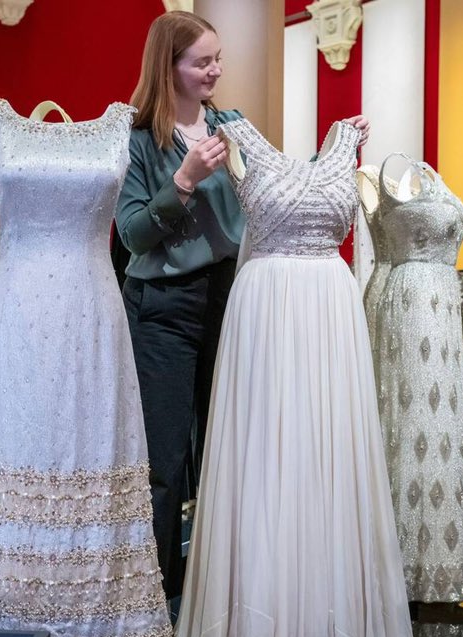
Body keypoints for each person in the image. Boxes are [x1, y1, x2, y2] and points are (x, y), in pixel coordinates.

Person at [115, 10, 370, 598]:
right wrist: (181, 182)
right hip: (162, 310)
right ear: (168, 67)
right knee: (163, 461)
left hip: (231, 300)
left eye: (218, 59)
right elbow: (132, 235)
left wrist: (338, 148)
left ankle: (221, 591)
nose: (216, 71)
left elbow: (283, 185)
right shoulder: (136, 139)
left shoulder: (231, 126)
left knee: (230, 448)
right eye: (201, 62)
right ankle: (153, 596)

■ ■ ■ ■

Goal of the exercise: Starting at the line that contains "left hip: (231, 300)", quote each remaining line of the entries above, unchanged.

Answer area:
left hip: (231, 300)
left eye: (218, 59)
right elbow: (132, 235)
left wrist: (338, 148)
left ankle: (221, 591)
nose: (216, 71)
left elbow: (283, 185)
right shoulder: (136, 139)
left shoulder: (231, 126)
left knee: (230, 448)
right eye: (201, 62)
right ankle: (153, 596)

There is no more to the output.